SSTM 2012 Abstracts

Full Papers
Paper Nr: 3

Improving Toponym Disambiguation by Iteratively Enhancing Certainty of Extraction


Mena B. Habib and Maurice van Keulen

Abstract: Named entity extraction (NEE) and disambiguation (NED) have received much attention in recent years. Typical fields addressing these topics are information retrieval, natural language processing, and semantic web. This paper addresses two problems with toponym extraction and disambiguation (as a representative example of named entities). First, almost no existing works examine the extraction and disambiguation interdependency. Second, existing disambiguation techniques mostly take as input extracted named entities without considering the uncertainty and imperfection of the extraction process. It is the aim of this paper to investigate both avenues and to show that explicit handling of the uncertainty of annotation has much potential for making both extraction and disambiguation more robust. We conducted experiments with a set of holiday home descriptions with the aim to extract and disambiguate toponyms. We show that the extraction confidence probabilities are useful in enhancing the effectiveness of disambiguation. Reciprocally, retraining the extraction models with information automatically derived from the disambiguation results, improves the extraction models. This mutual reinforcement is shown to even have an effect after several automatic iterations.

Paper Nr: 6

Informativeness-based Keyword Extraction from Short Documents


Mika Timonen, Timo Toivanen, Yue Teng, Chao Chen and Liang He

Abstract: With the rise of user created content on the Internet, the focus of text mining has shifted. Twitter messages and product descriptions are examples of new corpora available for text mining. Keyword extraction, user modeling and text categorization are all areas that are focusing on utilizing this new data.
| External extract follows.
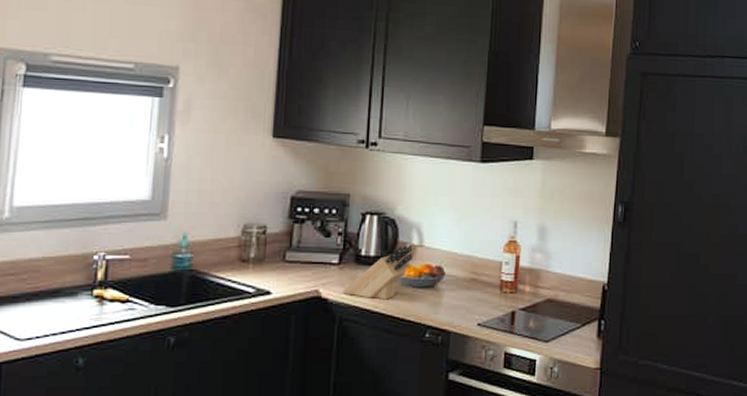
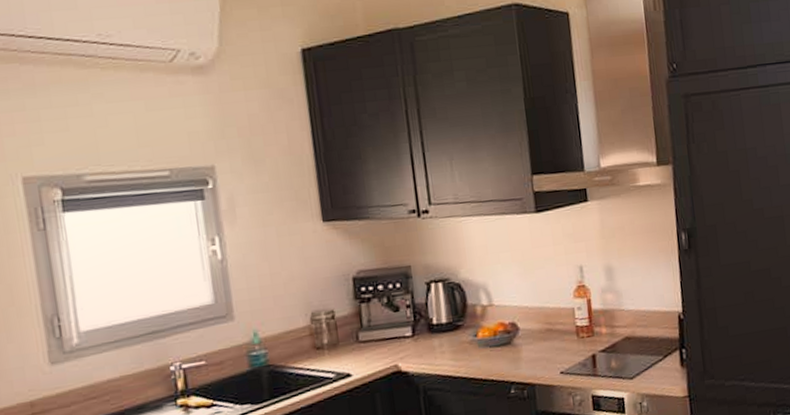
knife block: present [342,244,413,300] -> none [421,305,485,365]

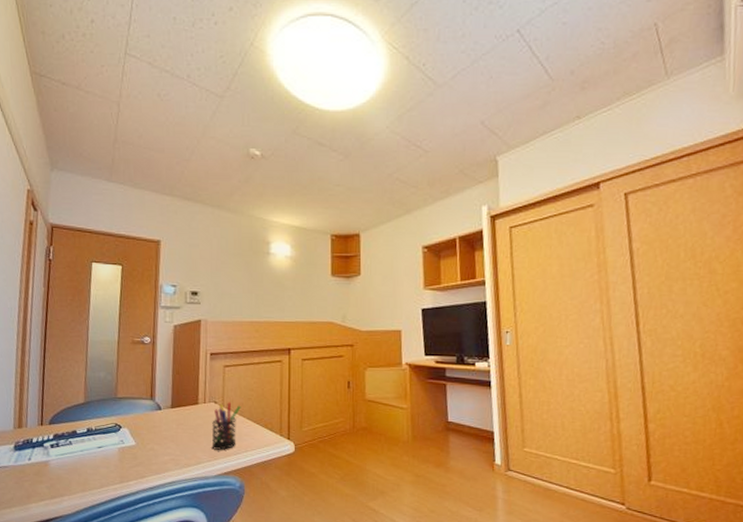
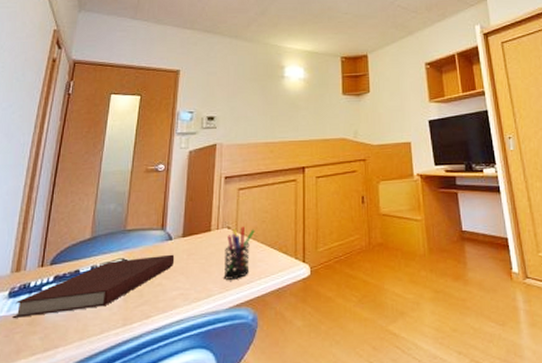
notebook: none [20,423,165,468] -> present [13,254,175,318]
However, as the documents within these corpora are considerably shorter than in the traditional cases, such as news articles, there are also new challenges. In this paper, we focus on keyword extraction from documents such as event and product descriptions, and movie plot lines that often hold 30 to 60 words. We propose a novel unsupervised keyword extraction approach called Informativeness-based Keyword Extraction (IKE) that uses clustering and three levels of word evaluation to address the challenges of short documents. We evaluate the performance of our approach by using manually tagged test sets and compare the results against other keyword extraction methods, such as CollabRank, KeyGraph, Chi-squared, and TF-IDF. We also evaluate the precision and effectiveness of the extracted keywords for user modeling and recommendation and report the results of all approaches. In all of the experiments IKE out-performs the competition.

Short Papers
Paper Nr: 1

Contextual Latent Semantic Networks used for Document Classification


Ondrej Hava, Miroslav Skrbek and Pavel Kordik

Abstract: Widely used document classifiers are developed over a bag-of-words representation of documents. Latent semantic analysis based on singular value decomposition is often employed to reduce the dimensionality of such representation. This approach overlooks word order in a text that can improve the quality of classifier. We propose language independent method that records the context of particular word into a context network utilizing products of latent semantic analysis. Words' contexts networks are combined to one network that represents a document. A new document is classified based on a similarity between its network and training documents networks. The experiments show that proposed classifier achieves better performance than common classifiers especially when a foregoing reduction of dimensionality is significant.

Paper Nr: 5

Measuring Entity Semantic Relatedness using Wikipedia


Liliana Medina, Ana L. N. Fred, Rui Rodrigues and Joaquim Filipe

Abstract: In this paper we propose a semantic relatedness measure between scientific concepts, using Wikipedia as an hierarchical taxonomy. The devised measure examines the length of Wikipedia category path between two concepts, assigning a weight to each category that corresponds to its depth in the hierarchy. This procedure was extended to measure the relatedness between two distinct concept sets (herein referred to as entities), where the amount of shared nodes in the paths computed for all possible concept sets is also integrated in a global relatedness measure index.